# TASK PROMPT:
Reproduce the material below line for line, from its beginning up to and including the line with "リフォームに関するよくある質問". Leave the pictures out of your answer.
□ □ □ □
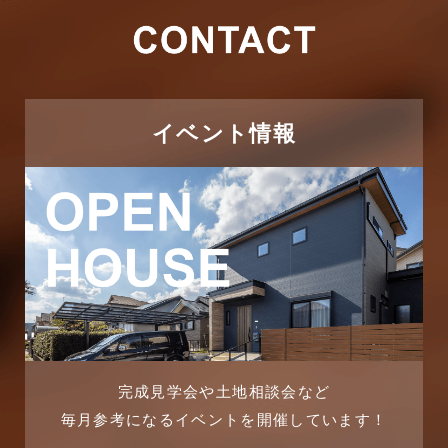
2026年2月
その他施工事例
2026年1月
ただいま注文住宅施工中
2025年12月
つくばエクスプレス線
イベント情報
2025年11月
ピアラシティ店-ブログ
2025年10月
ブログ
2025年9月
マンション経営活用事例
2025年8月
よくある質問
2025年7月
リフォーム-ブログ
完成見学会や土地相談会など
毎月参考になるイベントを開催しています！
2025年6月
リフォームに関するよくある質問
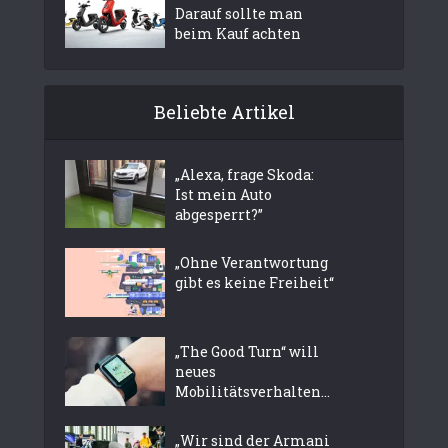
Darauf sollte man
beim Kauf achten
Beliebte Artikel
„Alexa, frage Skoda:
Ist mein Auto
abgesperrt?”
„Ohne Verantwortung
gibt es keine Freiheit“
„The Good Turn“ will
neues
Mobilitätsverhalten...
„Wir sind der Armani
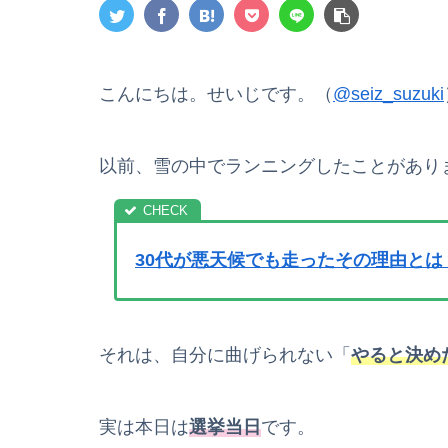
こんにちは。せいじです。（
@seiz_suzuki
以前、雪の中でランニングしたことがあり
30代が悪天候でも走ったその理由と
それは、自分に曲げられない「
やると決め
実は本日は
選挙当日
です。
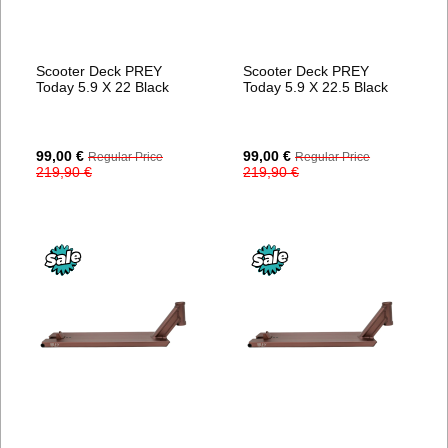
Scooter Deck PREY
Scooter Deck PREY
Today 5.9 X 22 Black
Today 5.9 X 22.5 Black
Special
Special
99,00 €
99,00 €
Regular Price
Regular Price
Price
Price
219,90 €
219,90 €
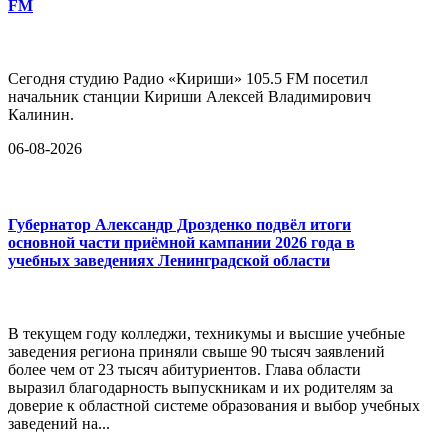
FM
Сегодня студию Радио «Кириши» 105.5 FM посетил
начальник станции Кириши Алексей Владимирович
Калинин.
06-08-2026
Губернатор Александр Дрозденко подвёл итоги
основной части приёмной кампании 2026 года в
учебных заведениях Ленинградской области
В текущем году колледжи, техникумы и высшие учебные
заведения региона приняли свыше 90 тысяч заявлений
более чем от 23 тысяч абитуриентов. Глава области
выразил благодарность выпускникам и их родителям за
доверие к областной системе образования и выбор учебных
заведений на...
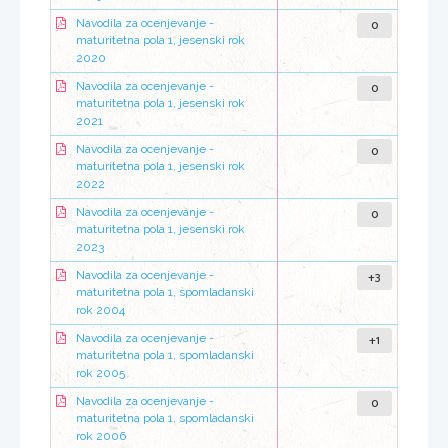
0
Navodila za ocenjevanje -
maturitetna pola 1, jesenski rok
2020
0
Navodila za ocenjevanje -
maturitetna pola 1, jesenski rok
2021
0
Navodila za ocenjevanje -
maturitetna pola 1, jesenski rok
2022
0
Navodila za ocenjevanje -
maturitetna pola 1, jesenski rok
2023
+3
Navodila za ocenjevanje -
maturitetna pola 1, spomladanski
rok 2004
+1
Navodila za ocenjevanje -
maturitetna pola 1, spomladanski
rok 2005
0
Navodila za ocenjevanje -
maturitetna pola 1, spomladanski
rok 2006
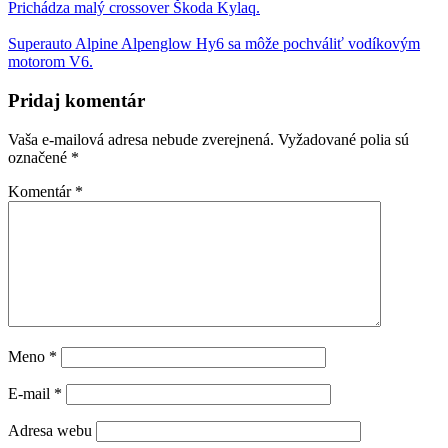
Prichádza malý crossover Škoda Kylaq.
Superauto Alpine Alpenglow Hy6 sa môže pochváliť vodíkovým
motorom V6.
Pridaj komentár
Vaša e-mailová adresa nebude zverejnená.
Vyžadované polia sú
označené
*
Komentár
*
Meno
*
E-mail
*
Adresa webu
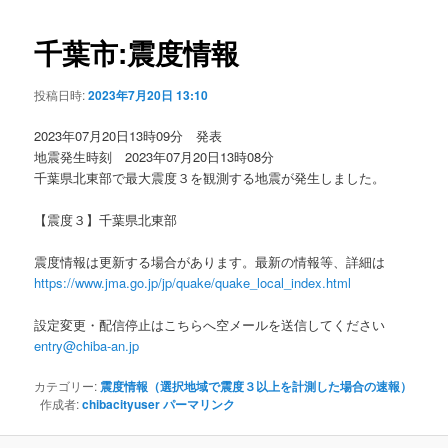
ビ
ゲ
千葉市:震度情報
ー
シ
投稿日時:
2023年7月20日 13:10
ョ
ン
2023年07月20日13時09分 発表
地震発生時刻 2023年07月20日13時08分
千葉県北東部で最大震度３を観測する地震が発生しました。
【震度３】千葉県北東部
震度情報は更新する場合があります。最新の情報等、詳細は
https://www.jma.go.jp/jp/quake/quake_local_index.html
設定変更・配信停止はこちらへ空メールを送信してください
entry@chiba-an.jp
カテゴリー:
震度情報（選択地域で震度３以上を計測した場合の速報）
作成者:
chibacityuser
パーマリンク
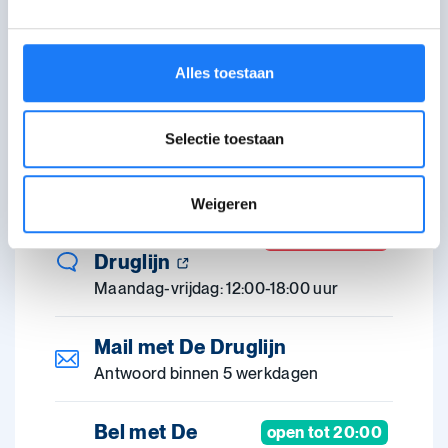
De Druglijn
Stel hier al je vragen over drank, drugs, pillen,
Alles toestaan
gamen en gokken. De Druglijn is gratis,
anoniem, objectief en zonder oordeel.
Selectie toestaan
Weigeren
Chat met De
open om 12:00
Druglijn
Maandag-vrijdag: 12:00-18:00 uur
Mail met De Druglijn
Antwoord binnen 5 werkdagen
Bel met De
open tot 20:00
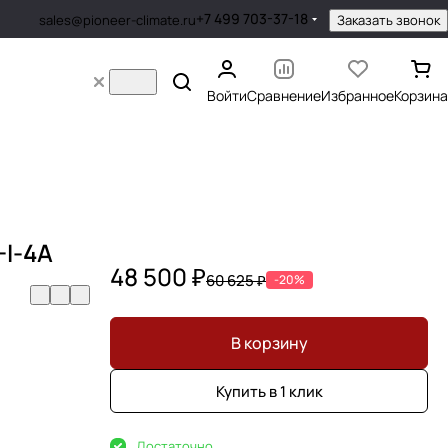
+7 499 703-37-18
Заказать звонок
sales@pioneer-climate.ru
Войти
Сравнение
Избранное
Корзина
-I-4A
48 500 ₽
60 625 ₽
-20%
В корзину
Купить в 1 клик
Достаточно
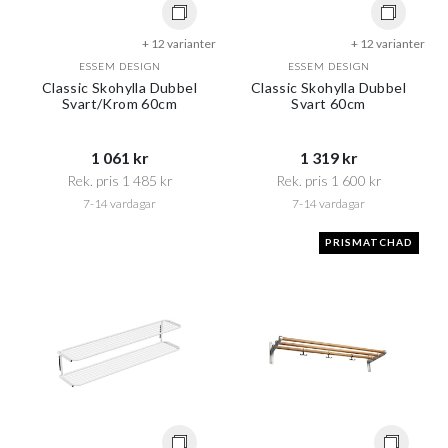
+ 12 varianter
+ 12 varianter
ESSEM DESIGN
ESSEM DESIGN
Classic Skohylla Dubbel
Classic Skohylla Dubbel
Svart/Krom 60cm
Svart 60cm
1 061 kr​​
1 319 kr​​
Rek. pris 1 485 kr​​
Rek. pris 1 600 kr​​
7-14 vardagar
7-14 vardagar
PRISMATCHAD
□ □ □ □
# YOUR SOLUTION:
2026年2月
その他施工事例
2026年1月
ただいま注文住宅施工中
2025年12月
つくばエクスプレス線
イベント情報
2025年11月
ピアラシティ店-ブログ
2025年10月
ブログ
2025年9月
マンション経営活用事例
2025年8月
よくある質問
2025年7月
リフォーム-ブログ
完成見学会や土地相談会など
毎月参考になるイベントを開催しています！
2025年6月
リフォームに関するよくある質問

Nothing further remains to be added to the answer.